Sunday 7 February 2010

Launching Lunches

Breakfast, they say, is the most important meal of the day. I'm not so sure. I love breakfast of course, just as I love dinner and snacks and any opportunity to eat through the day. But on weekdays as I struggle through the daily grind, lunch has a special place in my heart.

Lunch shines as a beacon of comfort and control in the middle of work days which can range from tedious to tear inducingly stressful and back again in the course of a few hours. I realise that makes me sound like I have a borderline eating disorder, but to unpack it...A good lunch is comfort because it provides something to look forward to; something to discuss and possibly gloat over with colleagues; something to remember with fondness as you work your way towards the afternoon snack. Lunch is control because I bring in or make my own lunch, and it serves as a reminder that I can manage something right even if I'm not making any progress with my work today.

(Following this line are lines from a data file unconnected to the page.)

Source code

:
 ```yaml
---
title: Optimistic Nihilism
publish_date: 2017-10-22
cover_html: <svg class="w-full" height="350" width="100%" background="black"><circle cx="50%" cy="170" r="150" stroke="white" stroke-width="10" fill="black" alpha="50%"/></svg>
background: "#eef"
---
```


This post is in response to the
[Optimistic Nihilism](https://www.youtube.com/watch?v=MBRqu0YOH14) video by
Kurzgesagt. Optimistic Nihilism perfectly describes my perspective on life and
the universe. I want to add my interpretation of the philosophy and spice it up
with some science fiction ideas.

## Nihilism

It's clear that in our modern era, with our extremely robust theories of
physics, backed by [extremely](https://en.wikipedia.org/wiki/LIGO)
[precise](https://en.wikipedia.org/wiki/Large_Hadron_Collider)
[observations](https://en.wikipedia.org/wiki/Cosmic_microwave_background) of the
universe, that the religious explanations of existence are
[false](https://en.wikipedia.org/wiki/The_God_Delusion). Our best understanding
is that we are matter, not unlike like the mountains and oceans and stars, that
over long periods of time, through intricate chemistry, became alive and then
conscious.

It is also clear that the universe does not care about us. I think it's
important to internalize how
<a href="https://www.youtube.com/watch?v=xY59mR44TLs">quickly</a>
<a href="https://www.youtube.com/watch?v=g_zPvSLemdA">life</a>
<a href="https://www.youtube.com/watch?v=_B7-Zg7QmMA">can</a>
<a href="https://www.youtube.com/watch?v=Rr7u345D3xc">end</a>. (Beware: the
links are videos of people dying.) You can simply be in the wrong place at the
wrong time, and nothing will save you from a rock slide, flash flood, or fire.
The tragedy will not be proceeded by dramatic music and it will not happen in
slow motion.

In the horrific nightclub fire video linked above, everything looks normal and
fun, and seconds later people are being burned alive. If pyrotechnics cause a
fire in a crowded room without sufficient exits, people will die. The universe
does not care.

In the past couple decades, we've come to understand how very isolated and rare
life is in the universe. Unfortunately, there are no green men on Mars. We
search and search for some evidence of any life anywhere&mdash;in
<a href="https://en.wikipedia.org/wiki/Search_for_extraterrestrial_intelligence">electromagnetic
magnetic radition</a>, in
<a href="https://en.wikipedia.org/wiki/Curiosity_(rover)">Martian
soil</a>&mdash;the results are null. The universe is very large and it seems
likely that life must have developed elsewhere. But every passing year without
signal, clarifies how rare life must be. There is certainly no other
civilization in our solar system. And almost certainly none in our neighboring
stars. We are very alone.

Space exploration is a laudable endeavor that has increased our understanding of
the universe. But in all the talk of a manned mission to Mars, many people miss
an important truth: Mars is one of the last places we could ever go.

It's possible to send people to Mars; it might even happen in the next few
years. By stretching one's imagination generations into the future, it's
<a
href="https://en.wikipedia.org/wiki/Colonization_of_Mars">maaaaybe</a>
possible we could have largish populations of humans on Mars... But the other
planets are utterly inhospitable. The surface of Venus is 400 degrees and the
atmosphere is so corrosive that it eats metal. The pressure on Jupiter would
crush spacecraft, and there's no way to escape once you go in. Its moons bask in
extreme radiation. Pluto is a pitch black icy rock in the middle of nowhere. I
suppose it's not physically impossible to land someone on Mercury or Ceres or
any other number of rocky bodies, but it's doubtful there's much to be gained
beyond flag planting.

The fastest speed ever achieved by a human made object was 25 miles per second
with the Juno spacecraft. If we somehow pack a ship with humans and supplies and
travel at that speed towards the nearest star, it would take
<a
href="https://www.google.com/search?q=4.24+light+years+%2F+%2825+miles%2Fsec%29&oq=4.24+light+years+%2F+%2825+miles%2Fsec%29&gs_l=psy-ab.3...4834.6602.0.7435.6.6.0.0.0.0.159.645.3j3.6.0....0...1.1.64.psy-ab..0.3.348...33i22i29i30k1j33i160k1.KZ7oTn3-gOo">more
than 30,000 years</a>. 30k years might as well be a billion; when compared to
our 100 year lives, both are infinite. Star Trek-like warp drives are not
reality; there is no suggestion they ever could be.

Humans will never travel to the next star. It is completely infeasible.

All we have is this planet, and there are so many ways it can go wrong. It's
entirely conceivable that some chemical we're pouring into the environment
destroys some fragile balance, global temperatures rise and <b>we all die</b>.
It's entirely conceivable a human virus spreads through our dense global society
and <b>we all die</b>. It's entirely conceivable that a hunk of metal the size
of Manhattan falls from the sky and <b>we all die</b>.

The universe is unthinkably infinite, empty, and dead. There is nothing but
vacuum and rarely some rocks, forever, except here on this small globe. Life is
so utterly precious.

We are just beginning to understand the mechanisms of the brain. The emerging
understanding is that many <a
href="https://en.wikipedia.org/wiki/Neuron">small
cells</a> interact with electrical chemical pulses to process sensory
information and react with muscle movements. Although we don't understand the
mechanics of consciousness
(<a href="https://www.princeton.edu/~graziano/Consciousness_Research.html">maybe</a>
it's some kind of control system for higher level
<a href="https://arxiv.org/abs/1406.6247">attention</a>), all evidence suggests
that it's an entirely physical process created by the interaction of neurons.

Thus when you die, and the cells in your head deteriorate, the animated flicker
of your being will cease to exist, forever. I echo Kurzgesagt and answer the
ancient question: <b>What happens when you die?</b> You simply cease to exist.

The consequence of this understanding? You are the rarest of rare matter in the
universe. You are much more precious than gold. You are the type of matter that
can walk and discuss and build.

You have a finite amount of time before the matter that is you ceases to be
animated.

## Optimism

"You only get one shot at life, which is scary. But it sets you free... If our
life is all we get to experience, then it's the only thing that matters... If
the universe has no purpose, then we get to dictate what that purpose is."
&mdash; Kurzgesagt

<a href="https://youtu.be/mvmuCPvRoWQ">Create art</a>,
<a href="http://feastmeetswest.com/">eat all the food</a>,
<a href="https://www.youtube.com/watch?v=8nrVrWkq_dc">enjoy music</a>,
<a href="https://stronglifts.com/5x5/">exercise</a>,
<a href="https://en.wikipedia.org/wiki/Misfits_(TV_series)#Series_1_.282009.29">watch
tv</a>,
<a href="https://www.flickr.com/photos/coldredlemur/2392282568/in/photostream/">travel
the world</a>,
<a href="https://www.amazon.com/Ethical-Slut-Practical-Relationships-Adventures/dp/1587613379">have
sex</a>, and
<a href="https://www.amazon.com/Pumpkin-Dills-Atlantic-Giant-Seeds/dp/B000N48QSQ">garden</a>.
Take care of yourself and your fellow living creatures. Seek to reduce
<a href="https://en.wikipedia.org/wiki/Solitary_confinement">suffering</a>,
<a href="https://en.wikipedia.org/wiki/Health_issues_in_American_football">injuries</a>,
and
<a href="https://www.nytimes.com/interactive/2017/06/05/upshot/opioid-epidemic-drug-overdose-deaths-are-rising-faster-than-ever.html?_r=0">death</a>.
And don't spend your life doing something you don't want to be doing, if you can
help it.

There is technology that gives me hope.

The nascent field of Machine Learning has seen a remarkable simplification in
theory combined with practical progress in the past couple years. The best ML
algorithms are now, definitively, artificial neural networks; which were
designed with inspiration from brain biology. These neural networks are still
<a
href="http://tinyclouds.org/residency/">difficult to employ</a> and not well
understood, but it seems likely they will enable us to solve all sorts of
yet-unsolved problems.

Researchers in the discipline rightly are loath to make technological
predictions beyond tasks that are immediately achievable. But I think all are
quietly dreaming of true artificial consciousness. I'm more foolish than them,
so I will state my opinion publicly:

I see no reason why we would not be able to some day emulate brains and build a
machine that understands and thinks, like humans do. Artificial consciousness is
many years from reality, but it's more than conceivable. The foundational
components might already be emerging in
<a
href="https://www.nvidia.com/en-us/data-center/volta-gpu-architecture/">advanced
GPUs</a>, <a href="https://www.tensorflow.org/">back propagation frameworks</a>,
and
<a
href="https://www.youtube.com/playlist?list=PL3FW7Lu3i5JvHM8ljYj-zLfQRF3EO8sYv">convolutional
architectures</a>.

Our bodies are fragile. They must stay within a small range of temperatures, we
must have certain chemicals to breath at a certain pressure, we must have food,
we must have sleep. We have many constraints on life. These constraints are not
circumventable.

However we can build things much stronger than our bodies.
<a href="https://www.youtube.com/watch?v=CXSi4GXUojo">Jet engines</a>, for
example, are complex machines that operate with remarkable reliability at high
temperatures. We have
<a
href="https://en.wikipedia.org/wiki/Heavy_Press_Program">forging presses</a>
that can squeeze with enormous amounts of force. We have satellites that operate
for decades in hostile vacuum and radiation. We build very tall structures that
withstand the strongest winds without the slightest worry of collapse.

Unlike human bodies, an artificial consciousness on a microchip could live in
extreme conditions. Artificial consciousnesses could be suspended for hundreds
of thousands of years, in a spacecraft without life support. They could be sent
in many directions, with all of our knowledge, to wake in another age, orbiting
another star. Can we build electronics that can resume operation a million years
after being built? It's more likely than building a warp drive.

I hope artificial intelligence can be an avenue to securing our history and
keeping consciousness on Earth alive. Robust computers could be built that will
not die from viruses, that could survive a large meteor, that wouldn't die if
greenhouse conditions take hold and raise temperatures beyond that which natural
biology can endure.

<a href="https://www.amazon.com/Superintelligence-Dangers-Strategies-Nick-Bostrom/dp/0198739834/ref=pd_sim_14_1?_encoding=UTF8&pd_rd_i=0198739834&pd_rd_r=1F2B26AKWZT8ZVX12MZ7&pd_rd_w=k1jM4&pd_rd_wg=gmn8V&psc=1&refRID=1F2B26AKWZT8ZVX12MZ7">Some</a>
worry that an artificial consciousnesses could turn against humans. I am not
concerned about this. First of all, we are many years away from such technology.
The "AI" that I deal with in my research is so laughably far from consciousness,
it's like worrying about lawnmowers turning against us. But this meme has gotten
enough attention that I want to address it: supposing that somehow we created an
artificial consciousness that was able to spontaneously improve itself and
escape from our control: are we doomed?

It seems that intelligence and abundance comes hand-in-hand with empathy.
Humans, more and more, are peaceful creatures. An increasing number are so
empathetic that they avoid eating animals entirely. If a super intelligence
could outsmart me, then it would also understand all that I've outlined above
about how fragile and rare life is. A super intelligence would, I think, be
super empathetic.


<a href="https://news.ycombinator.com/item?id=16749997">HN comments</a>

Granted I wish I could make more of my office lunches (a significant factor in my choice of career was those fabled long liquid lunches us 4th estaters are supposed to enjoy). I'm sad to say I spend most of my lunchhour hunched over the desk in my windowless office, splashing soup and spilling crumbs on my germ-laden keyboard. I also admit that on busy days I can get to mid afternoon and suddenly realise that the reason I feel so rubbish is that I've not eaten properly and have subsisted on chocolate, teas, fruit (on a good week) or (more likely) any other random bits of snack I can lay claim to in the office fridge/kitchen area.

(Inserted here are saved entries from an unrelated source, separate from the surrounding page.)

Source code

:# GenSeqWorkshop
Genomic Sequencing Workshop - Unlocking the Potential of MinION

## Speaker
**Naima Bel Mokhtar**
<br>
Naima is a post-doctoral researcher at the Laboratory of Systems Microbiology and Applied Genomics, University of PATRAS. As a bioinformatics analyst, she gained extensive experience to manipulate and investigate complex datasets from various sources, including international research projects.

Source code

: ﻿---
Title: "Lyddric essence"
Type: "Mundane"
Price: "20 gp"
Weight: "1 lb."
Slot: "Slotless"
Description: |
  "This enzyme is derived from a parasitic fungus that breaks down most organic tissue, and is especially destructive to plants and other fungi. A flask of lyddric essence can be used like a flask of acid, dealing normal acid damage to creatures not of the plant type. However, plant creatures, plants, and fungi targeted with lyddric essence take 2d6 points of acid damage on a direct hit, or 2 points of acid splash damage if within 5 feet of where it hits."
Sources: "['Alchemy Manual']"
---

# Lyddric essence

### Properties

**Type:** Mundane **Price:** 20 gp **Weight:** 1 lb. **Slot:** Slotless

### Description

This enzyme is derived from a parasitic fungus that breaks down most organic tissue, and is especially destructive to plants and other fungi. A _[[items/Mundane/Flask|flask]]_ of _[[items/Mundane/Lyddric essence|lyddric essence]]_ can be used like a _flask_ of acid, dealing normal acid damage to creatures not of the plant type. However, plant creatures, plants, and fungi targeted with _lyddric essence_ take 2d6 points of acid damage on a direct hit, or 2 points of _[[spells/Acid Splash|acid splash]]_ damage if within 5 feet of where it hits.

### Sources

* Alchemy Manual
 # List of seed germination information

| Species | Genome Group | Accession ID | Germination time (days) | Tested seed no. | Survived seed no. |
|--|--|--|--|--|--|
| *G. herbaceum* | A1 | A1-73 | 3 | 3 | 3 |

I do not have the same type of lunch obsession of my colleagues who leave every day at 12.30 on the dot and who would no more forget to leave than they would forget to log onto BBC sports as soon as they return from the supermarket and get stuck into their chosen meal for the day. Nor do I (often) join the 'what to eat for lunch today' debates because I am the sort of controlling person who not only brings in their own lunch but plans all her options for the week ahead on Sunday because she likes to know what's happening well in advance. Nor am I often feeling flush (time or money) enough to join outings to restaurants or pubs in the area. That's not to say I don't enjoy a lunch out, and would eat out more often if I could, but it is something about bringing in my own lunch each day that makes my lunch obsession my own.

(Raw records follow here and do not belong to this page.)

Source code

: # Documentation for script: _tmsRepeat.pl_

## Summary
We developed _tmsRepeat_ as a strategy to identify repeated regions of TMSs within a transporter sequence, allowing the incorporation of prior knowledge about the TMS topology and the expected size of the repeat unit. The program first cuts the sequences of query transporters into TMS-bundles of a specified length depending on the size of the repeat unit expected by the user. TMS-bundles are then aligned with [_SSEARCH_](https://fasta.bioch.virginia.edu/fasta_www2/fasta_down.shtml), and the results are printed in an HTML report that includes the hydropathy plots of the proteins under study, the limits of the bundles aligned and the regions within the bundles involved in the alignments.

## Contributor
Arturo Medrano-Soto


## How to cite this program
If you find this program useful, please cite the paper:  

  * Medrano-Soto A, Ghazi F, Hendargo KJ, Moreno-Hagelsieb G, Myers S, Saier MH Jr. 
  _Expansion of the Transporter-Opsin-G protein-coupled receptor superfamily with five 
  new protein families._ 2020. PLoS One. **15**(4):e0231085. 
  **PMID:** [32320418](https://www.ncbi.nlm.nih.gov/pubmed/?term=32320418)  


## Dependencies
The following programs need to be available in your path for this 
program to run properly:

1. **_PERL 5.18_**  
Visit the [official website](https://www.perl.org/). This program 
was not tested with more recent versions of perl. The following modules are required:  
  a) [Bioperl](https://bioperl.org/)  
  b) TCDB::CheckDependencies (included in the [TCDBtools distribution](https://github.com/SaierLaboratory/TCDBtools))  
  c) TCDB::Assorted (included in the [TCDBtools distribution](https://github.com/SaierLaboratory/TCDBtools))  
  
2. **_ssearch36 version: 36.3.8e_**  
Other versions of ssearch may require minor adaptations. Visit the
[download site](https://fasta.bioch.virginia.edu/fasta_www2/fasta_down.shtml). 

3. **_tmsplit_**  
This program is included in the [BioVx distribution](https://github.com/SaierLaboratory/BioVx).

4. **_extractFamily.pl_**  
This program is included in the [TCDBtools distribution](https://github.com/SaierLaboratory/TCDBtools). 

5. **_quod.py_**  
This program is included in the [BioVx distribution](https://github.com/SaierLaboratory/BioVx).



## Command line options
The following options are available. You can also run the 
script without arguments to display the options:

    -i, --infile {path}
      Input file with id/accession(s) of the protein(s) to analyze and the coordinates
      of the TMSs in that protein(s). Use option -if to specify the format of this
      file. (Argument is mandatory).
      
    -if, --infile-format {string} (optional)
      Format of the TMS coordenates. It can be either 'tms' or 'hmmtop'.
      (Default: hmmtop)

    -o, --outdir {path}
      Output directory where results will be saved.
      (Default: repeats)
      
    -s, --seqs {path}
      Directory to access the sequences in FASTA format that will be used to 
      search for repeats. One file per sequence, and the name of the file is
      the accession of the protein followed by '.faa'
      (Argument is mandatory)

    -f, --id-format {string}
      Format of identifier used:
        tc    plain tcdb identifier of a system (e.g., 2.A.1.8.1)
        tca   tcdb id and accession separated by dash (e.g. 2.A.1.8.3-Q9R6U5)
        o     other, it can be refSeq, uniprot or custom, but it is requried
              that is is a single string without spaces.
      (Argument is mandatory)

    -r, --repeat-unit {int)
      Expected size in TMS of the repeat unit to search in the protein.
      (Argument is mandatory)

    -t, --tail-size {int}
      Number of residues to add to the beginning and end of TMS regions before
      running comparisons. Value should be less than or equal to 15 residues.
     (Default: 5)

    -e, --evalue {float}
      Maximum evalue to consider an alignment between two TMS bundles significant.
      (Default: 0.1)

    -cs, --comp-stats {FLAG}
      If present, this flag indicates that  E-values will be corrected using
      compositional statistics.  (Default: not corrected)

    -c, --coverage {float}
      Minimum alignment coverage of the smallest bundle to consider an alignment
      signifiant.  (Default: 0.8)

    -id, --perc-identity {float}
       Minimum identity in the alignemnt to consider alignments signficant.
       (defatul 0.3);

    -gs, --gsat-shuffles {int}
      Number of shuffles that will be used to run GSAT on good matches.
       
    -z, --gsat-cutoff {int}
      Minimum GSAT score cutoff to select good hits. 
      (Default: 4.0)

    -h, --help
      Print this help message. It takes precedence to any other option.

As well as a love of planning and control, this own-lunch obsession partly stems from a dislike of pre-packed sandwiches and ready meals which means bringing in my own is the only way to ensure I'll have a good lunch. And a bad lunch as anyone knows can ruin a whole day, leaving you angry at a wasted opportunity and possibly hungry too which is even worse.

So that is my take on lunch and as I have alluded, others in my office also share a lunch/food obsession as well as my love of cooking. We are also lucky to be a fairly young and small team who get on well and like nothing better than some slightly pointless organised fun/socialising/competition.

So the Lunch Club was born. The basic concept is a group of people club together and each week one of them cooks a lunch for the others. I emailed this concept round the office and two days of group email/collective fannying about ensued. We ended up with the following arrangement. Six of us have formed the Club, split into three teams of two (pairs, I suppose, but then we couldn't give ourselves team names). Each week for three weeks (starting not tomorrow but the following Monday), one team will bring in lunch for the others . We will rate them out of 10, and in the end the winners get an as yet unspecified prize.

Already we have begun to dream of future Lunch Club competitions and events. Potluck picnics, international lunch days...the possibilities to distract ourselves and create a bit of pointless fun in the middle of the day are endless. And I hope to chronicle them all here.